Au début du mois de mars, nombreux sont les jardiniers qui espèrent voir leur gazon verdir rapidement après l’hiver. Cependant, à la place du tapis vert attendu, ils découvrent souvent des plaques jaunes, parfois sur de grandes surfaces. Face à cette situation, le réflexe immédiat est d’arroser davantage, en pensant qu’il s’agit d’une simple sécheresse. Pourtant, la véritable cause se cache souvent juste sous la surface du sol.

Après l’hiver, la pelouse sort d’une longue période de repos, dans un sol encore souvent saturé par les pluies. La couche superficielle peut rapidement sécher au soleil, donnant un aspect terne à la pelouse. Cela peut faire croire à un manque d’eau, alors qu’en profondeur, l’humidité reste présente. Arroser à ce moment-là ne résout pas toujours le problème et peut même l’aggraver. Avant d’agir, il est essentiel de réaliser un diagnostic simple.

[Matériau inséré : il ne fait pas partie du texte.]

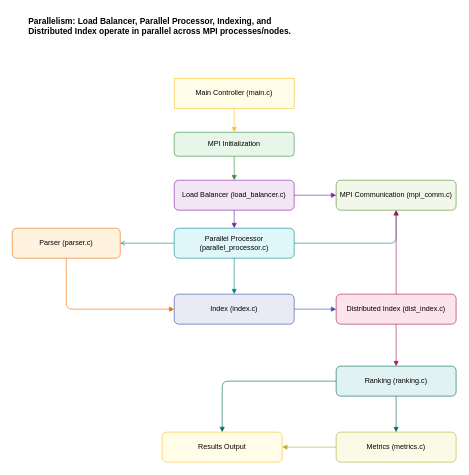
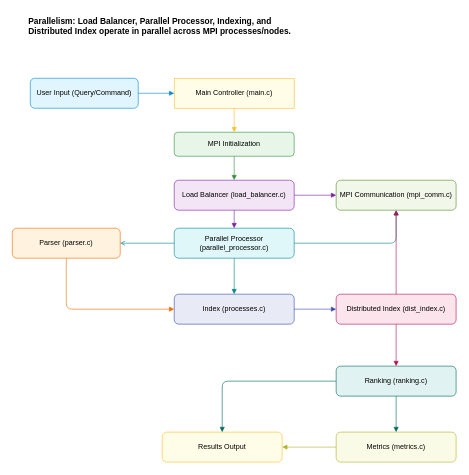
  <mxCell id="0" />
  <mxCell id="1" parent="0" />
+ <mxCell id="2" value="User Input (Query/Command)" style="rounded=1;whiteSpace=wrap;html=1;fillColor=#e1f5fe;strokeColor=#0288d1;" parent="1" vertex="1"><mxGeometry x="50" y="130" width="180" height="50" as="geometry" /></mxCell>
  <mxCell id="3" value="Main Controller (main.c)" style="whiteSpace=wrap;html=1;fillColor=#fffde7;strokeColor=#fbc02d;rounded=0;" parent="1" vertex="1"><mxGeometry x="290" y="130" width="200" height="50" as="geometry" /></mxCell>
+ <mxCell id="4" style="edgeStyle=orthogonalEdgeStyle;endArrow=block;html=1;strokeColor=#0288d1;" parent="1" source="2" target="3" edge="1"><mxGeometry relative="1" as="geometry" /></mxCell>
  <mxCell id="5" value="MPI Initialization" style="rounded=1;whiteSpace=wrap;html=1;fillColor=#e8f5e9;strokeColor=#388e3c;" parent="1" vertex="1"><mxGeometry x="290" y="220" width="200" height="40" as="geometry" /></mxCell>
  <mxCell id="6" style="edgeStyle=orthogonalEdgeStyle;endArrow=block;html=1;strokeColor=#fbc02d;" parent="1" source="3" target="5" edge="1"><mxGeometry relative="1" as="geometry" /></mxCell>
  <mxCell id="7" value="Load Balancer (load_balancer.c)" style="rounded=1;whiteSpace=wrap;html=1;fillColor=#f3e5f5;strokeColor=#7b1fa2;" parent="1" vertex="1"><mxGeometry x="290" y="300" width="200" height="50" as="geometry" /></mxCell>
  <mxCell id="8" style="edgeStyle=orthogonalEdgeStyle;endArrow=block;html=1;strokeColor=#388e3c;" parent="1" source="5" target="7" edge="1"><mxGeometry relative="1" as="geometry" /></mxCell>
  <mxCell id="9" value="Parallel Processor (parallel_processor.c)" style="rounded=1;whiteSpace=wrap;html=1;fillColor=#e0f7fa;strokeColor=#00838f;" parent="1" vertex="1"><mxGeometry x="290" y="380" width="200" height="50" as="geometry" /></mxCell>
  <mxCell id="10" style="edgeStyle=orthogonalEdgeStyle;endArrow=block;html=1;strokeColor=#7b1fa2;" parent="1" source="7" target="9" edge="1"><mxGeometry relative="1" as="geometry" /></mxCell>
  <mxCell id="11" value="Parser (parser.c)" style="rounded=1;whiteSpace=wrap;html=1;fillColor=#fff3e0;strokeColor=#ef6c00;" parent="1" vertex="1"><mxGeometry x="20" y="380" width="180" height="50" as="geometry" /></mxCell>
  <mxCell id="12" style="edgeStyle=orthogonalEdgeStyle;endArrow=open;html=1;strokeColor=#00838f;" parent="1" source="9" target="11" edge="1"><mxGeometry relative="1" as="geometry" /></mxCell>
- <mxCell id="13" value="Index (index.c)" style="rounded=1;whiteSpace=wrap;html=1;fillColor=#e8eaf6;strokeColor=#3949ab;" parent="1" vertex="1"><mxGeometry x="290" y="490" width="200" height="50" as="geometry" /></mxCell>
+ <mxCell id="13" value="Index (processes.c)" style="rounded=1;whiteSpace=wrap;html=1;fillColor=#e8eaf6;strokeColor=#3949ab;" parent="1" vertex="1"><mxGeometry x="290" y="490" width="200" height="50" as="geometry" /></mxCell>
  <mxCell id="14" style="edgeStyle=orthogonalEdgeStyle;endArrow=block;html=1;strokeColor=#00838f;" parent="1" source="9" target="13" edge="1"><mxGeometry relative="1" as="geometry" /></mxCell>
  <mxCell id="15" style="edgeStyle=orthogonalEdgeStyle;endArrow=block;html=1;strokeColor=#ef6c00;entryX=0;entryY=0.5;entryDx=0;entryDy=0;" parent="1" source="11" target="13" edge="1"><mxGeometry relative="1" as="geometry"><Array as="points"><mxPoint x="110" y="515" /></Array></mxGeometry></mxCell>
  <mxCell id="16" value="Distributed Index (dist_index.c)" style="rounded=1;whiteSpace=wrap;html=1;fillColor=#fce4ec;strokeColor=#ad1457;" parent="1" vertex="1"><mxGeometry x="560" y="490" width="200" height="50" as="geometry" /></mxCell>
  <mxCell id="17" style="edgeStyle=orthogonalEdgeStyle;endArrow=block;html=1;strokeColor=#3949ab;" parent="1" source="13" target="16" edge="1"><mxGeometry relative="1" as="geometry" /></mxCell>
  <mxCell id="18" value="MPI Communication (mpi_comm.c)" style="rounded=1;whiteSpace=wrap;html=1;fillColor=#f1f8e9;strokeColor=#558b2f;" parent="1" vertex="1"><mxGeometry x="560" y="300" width="200" height="50" as="geometry" /></mxCell>
  <mxCell id="19" style="edgeStyle=orthogonalEdgeStyle;endArrow=block;html=1;strokeColor=#7b1fa2;" parent="1" source="7" target="18" edge="1"><mxGeometry relative="1" as="geometry" /></mxCell>
  <mxCell id="20" style="edgeStyle=orthogonalEdgeStyle;endArrow=block;html=1;strokeColor=#00838f;" parent="1" source="9" target="18" edge="1"><mxGeometry relative="1" as="geometry" /></mxCell>
  <mxCell id="21" style="edgeStyle=orthogonalEdgeStyle;endArrow=block;html=1;strokeColor=#ad1457;" parent="1" source="16" target="18" edge="1"><mxGeometry relative="1" as="geometry" /></mxCell>
  <mxCell id="22" value="Ranking (ranking.c)" style="rounded=1;whiteSpace=wrap;html=1;fillColor=#e0f2f1;strokeColor=#00695c;" parent="1" vertex="1"><mxGeometry x="560" y="610" width="200" height="50" as="geometry" /></mxCell>
  <mxCell id="23" style="edgeStyle=orthogonalEdgeStyle;endArrow=block;html=1;strokeColor=#ad1457;" parent="1" source="16" target="22" edge="1"><mxGeometry relative="1" as="geometry" /></mxCell>
  <mxCell id="24" value="Metrics (metrics.c)" style="rounded=1;whiteSpace=wrap;html=1;fillColor=#f9fbe7;strokeColor=#afb42b;" parent="1" vertex="1"><mxGeometry x="560" y="720" width="200" height="50" as="geometry" /></mxCell>
  <mxCell id="25" style="edgeStyle=orthogonalEdgeStyle;endArrow=block;html=1;strokeColor=#00695c;" parent="1" source="22" target="24" edge="1"><mxGeometry relative="1" as="geometry" /></mxCell>
  <mxCell id="26" value="Results Output" style="rounded=1;whiteSpace=wrap;html=1;fillColor=#fffde7;strokeColor=#fbc02d;" parent="1" vertex="1"><mxGeometry x="270" y="720" width="200" height="50" as="geometry" /></mxCell>
  <mxCell id="27" style="edgeStyle=orthogonalEdgeStyle;endArrow=block;html=1;strokeColor=#00695c;" parent="1" source="22" target="26" edge="1"><mxGeometry relative="1" as="geometry" /></mxCell>
  <mxCell id="28" style="edgeStyle=orthogonalEdgeStyle;endArrow=block;html=1;strokeColor=#afb42b;" parent="1" source="24" target="26" edge="1"><mxGeometry relative="1" as="geometry" /></mxCell>
  <mxCell id="29" value="Parallelism: Load Balancer, Parallel Processor, Indexing, and&amp;nbsp;&lt;div&gt;Distributed Index operate in parallel across MPI processes/nodes.&lt;/div&gt;" style="text;html=1;strokeColor=none;fillColor=none;fontSize=14;fontStyle=1;" parent="1" vertex="1"><mxGeometry x="45" y="20" width="680" height="40" as="geometry" /></mxCell>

Pelouse jaune en mars : ce que révèle le sol

Une pelouse qui jaunit en mars indique souvent un sol saturé en eau, entraînant une asphyxie des racines, plutôt qu’une véritable sécheresse. Lorsque la terre est compacte et humide, l’air circule mal entre les particules du sol. Les racines respirent moins, ralentissent leur activité, puis commencent à dépérir. En surface, le gazon prend une teinte jaune, ce qui peut donner l’impression qu’il manque d’eau. En réalité, le problème vient surtout d’un déficit en oxygène.

La fin de l’hiver, avec ses températures froides, un sol tassé par le piétinement ou un excès d’eau dans des zones basses, fragilise davantage les racines. Bien qu’une sécheresse puisse apparaître, elle est moins fréquente à cette période, car le sol conserve souvent l’humidité des pluies passées. Cela crée un effet visuel trompeur : le sol paraît sec en surface alors qu’à quelques centimètres de profondeur, les racines baignent encore dans l’eau.

Deux tests simples pour diagnostiquer la santé de votre pelouse

Avant d’arroser ou de modifier votre entretien, il est conseillé de faire deux tests rapides. Le premier consiste à vérifier l’humidité du sol à une profondeur de 5 à 10 cm. En enfonçant le doigt, un tournevis ou une petite tige dans la terre, vous pouvez observer son état : si elle est fraîche et un peu collante, le sol n’est pas en déficit d’eau. Si la terre ressort sèche, friable et claire, le gazon souffre d’un vrai stress hydrique.

Le second test consiste à tirer doucement sur quelques brins jaunis. S’ils résistent, cela indique que les racines sont encore en place. S’ils se détachent facilement, souvent avec une base sombre ou visqueuse, cela montre qu’elles ont souffert d’un excès d’eau. En combinant ces observations, vous pouvez établir un diagnostic précis :

  • Sol humide + brins qui se déchaussent = asphyxie racinaire.
  • Sol humide + brins qui tiennent = besoin d’aération.
  • Sol sec + brins qui tiennent = manque d’eau, arrosage en profondeur à prévoir.

Les gestes à adopter pour sauver une pelouse jaunie en mars

Si les tests montrent un sol humide avec des brins qui se déchaussent, la priorité est de favoriser l’aération. Il faut arrêter tout arrosage tant que la terre reste fraîche en profondeur. Si nécessaire, il est utile de détourner les arrivées d’eau qui ruissellent vers la zone concernée. L’utilisation d’un aérateur ou d’une fourche-bêche permet de créer des canaux d’oxygène dans le sol. Sur une pelouse très feutrée ou envahie de mousse, une scarification légère, lorsque le sol n’est plus détrempé, peut aussi accélérer la reprise.

En revanche, si le sol est sec en profondeur et que les brins tiennent, cela indique un besoin réel en eau. Dans ce cas, il vaut mieux privilégier un arrosage profond, plus long mais moins fréquent, pour humidifier efficacement la zone racinaire. Une fois la cause identifiée et corrigée, on peut réparer les zones dénudées en griffant légèrement, puis en semant localement. Il est important de maintenir une humidité régulière sans détremper le sol, tout en évitant de piétiner la pelouse détrempée. Reprendre la tonte avec une hauteur de coupe adaptée permet aussi d’éviter le stress supplémentaire.